** Opening Data for processing block **

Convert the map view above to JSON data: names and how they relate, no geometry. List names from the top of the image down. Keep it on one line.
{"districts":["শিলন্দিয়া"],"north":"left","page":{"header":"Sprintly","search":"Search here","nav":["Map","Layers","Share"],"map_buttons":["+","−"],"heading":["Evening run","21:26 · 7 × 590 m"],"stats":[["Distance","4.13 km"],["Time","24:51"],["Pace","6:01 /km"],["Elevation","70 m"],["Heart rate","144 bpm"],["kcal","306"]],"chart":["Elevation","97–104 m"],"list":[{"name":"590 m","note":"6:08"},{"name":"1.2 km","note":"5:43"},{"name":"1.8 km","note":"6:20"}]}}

** Closing Data for processing block **
** Opening Data for processing block **

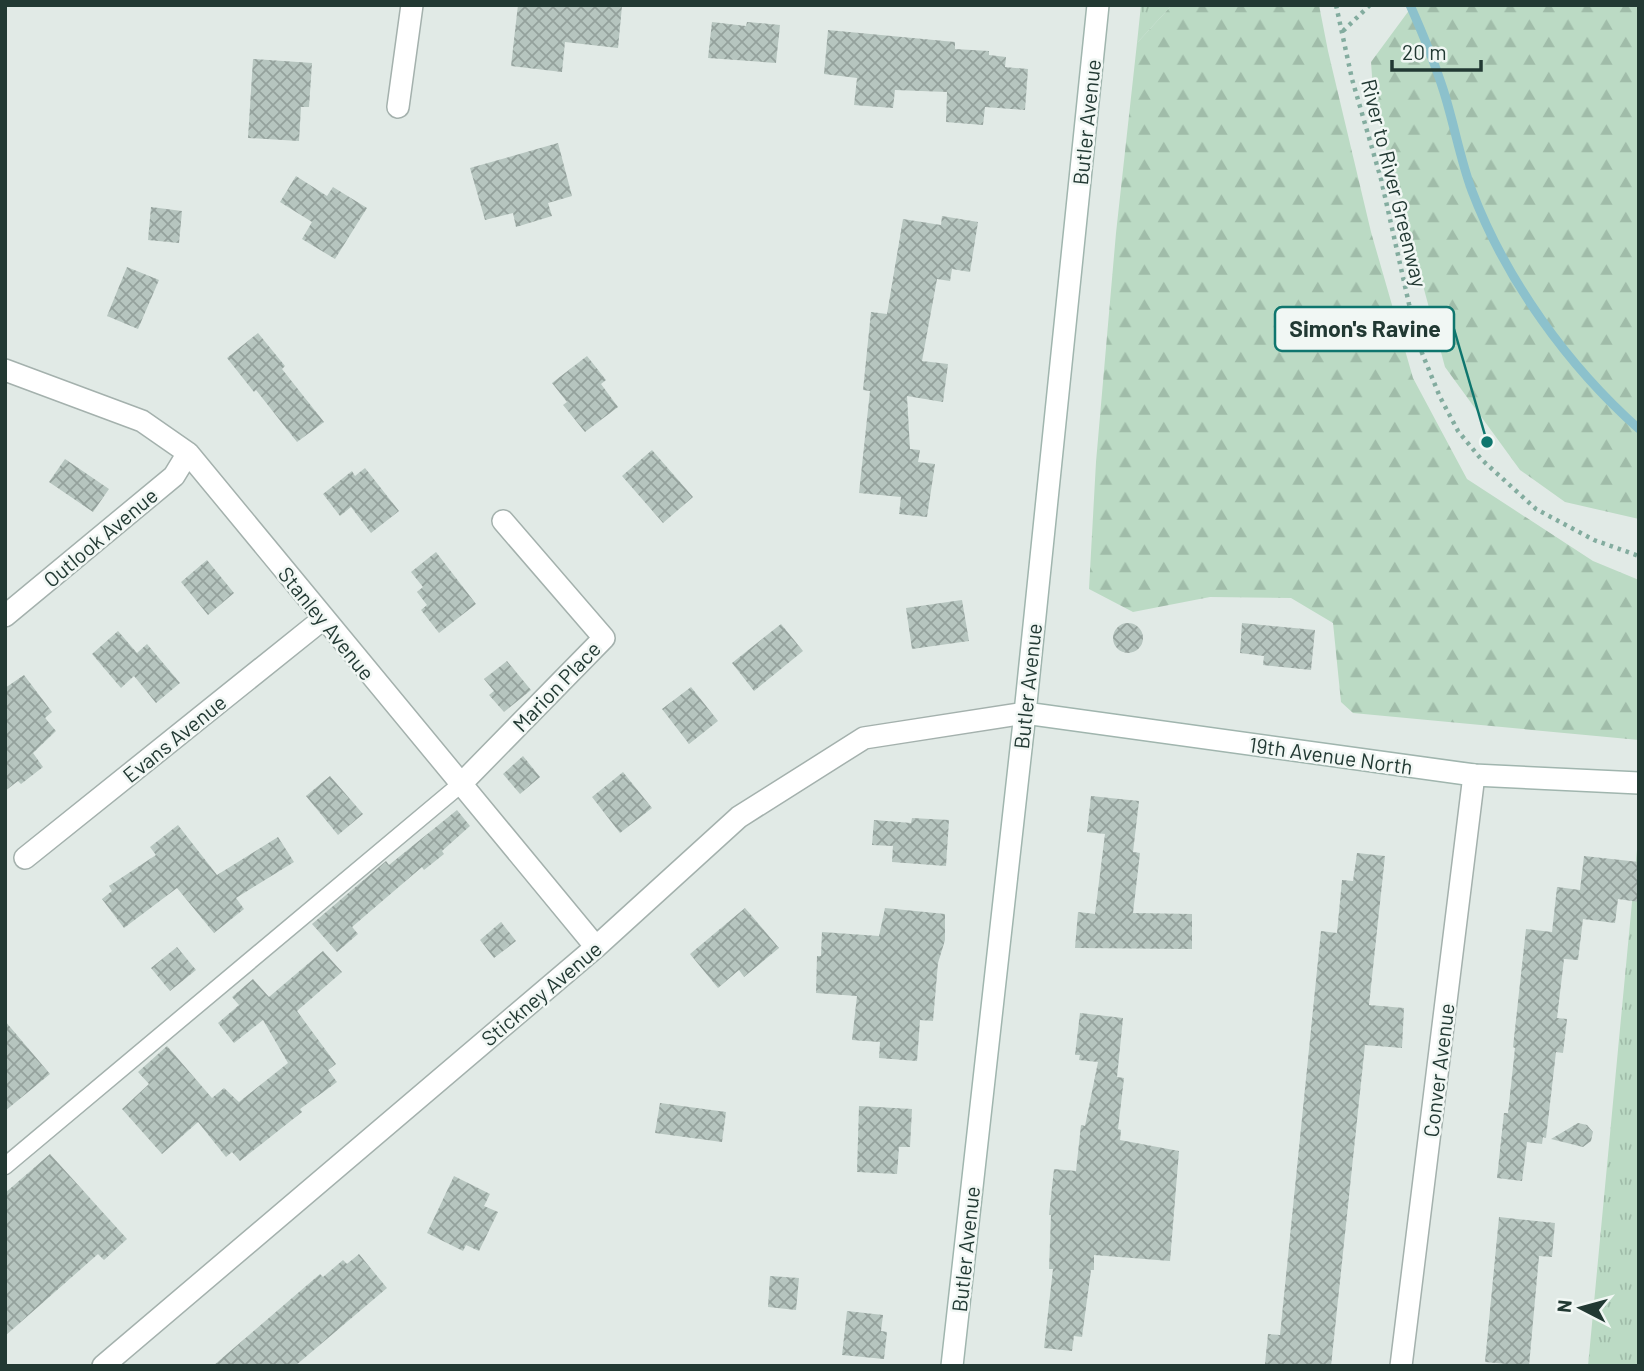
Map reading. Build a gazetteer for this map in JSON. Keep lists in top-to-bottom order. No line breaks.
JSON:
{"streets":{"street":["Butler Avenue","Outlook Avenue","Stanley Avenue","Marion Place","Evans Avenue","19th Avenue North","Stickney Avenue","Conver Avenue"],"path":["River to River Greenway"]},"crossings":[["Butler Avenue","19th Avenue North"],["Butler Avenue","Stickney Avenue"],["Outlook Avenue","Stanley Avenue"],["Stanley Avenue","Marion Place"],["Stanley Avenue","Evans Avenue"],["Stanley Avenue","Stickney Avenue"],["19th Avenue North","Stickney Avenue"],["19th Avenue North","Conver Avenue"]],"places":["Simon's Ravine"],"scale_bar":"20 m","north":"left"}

** Closing Data for processing block **
** Opening Data for processing block **

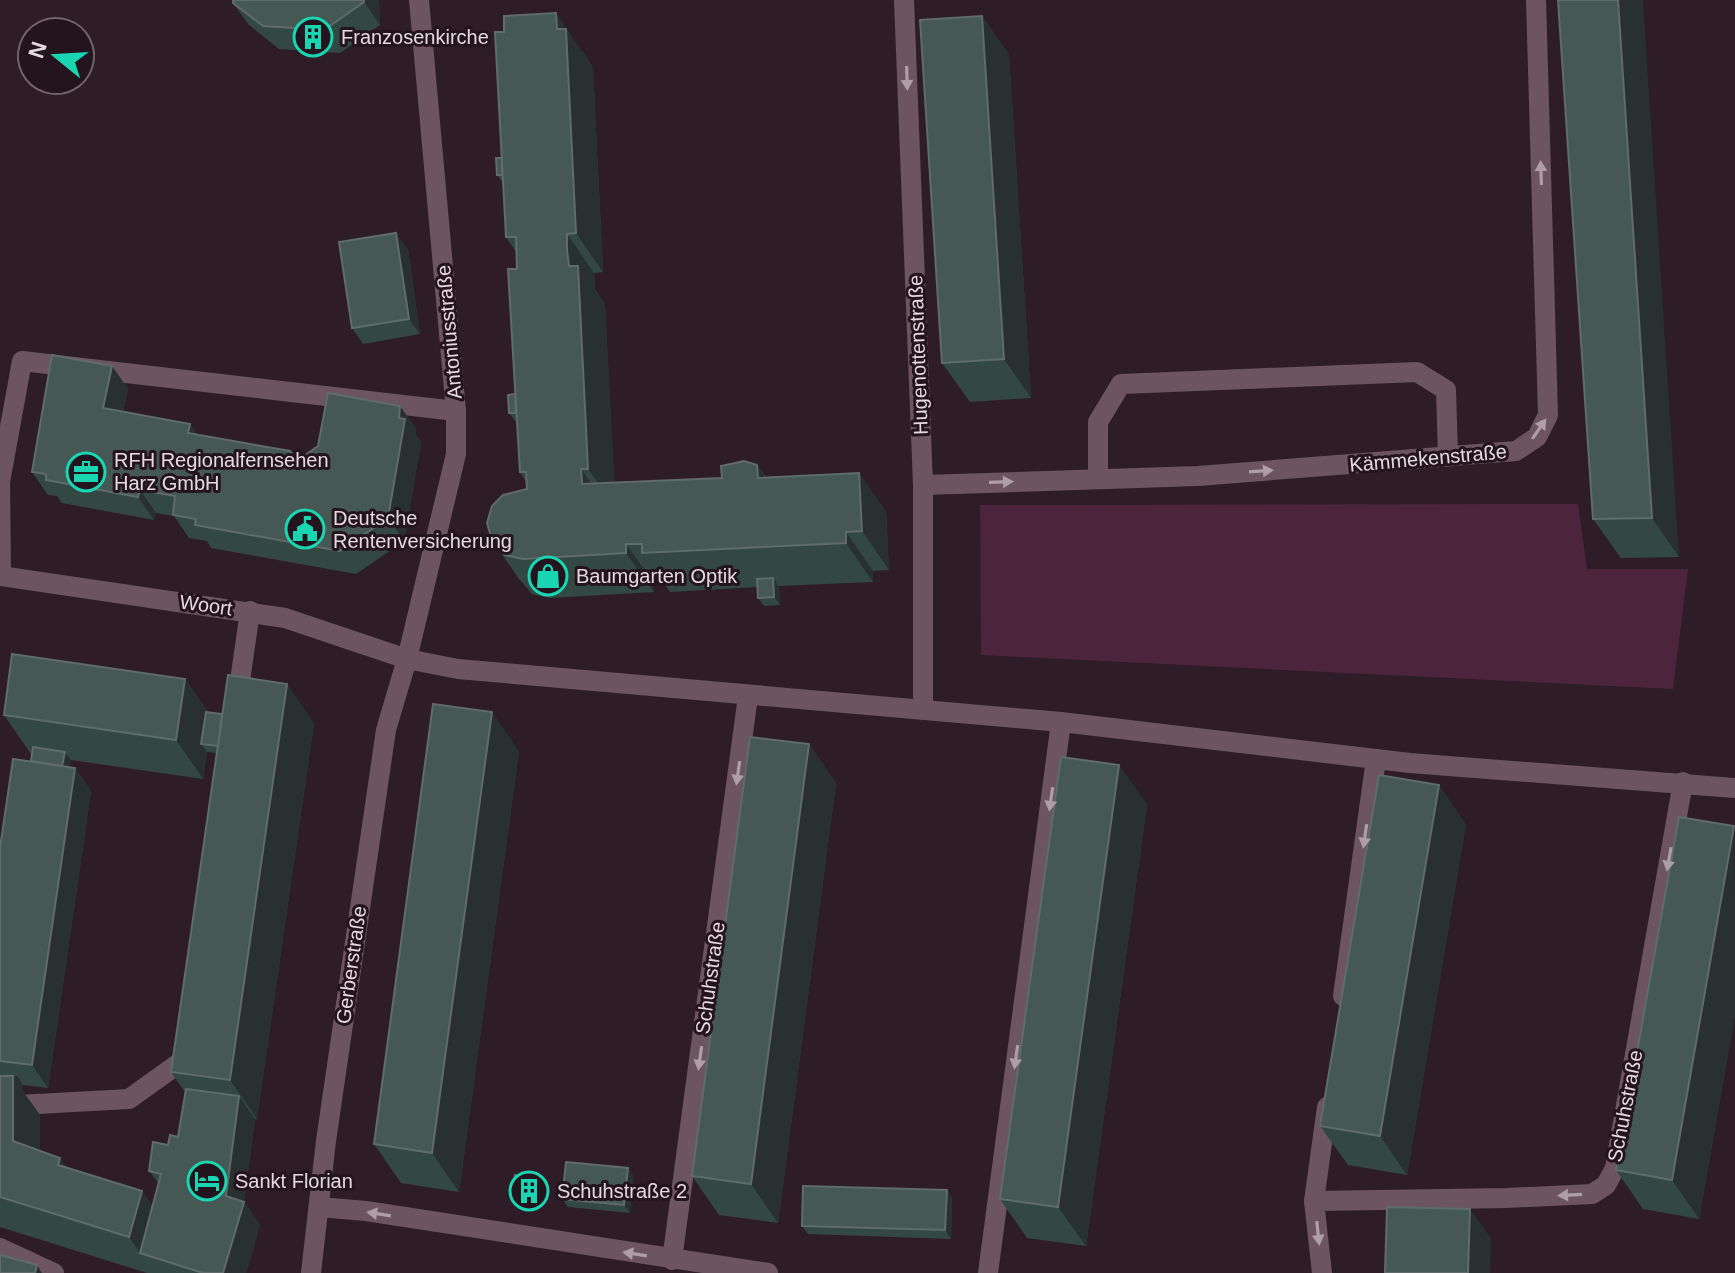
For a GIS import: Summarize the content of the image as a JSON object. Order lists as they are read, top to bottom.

** Closing Data for processing block **

**Task prompt**
The expected answer is every line above in which the word "bottom" appears.

**Expected output**
Map reading. Build a gazetteer for this map in JSON. Keep lists in top-to-bottom order. No line breaks.
For a GIS import: Summarize the content of the image as a JSON object. Order lists as they are read, top to bottom.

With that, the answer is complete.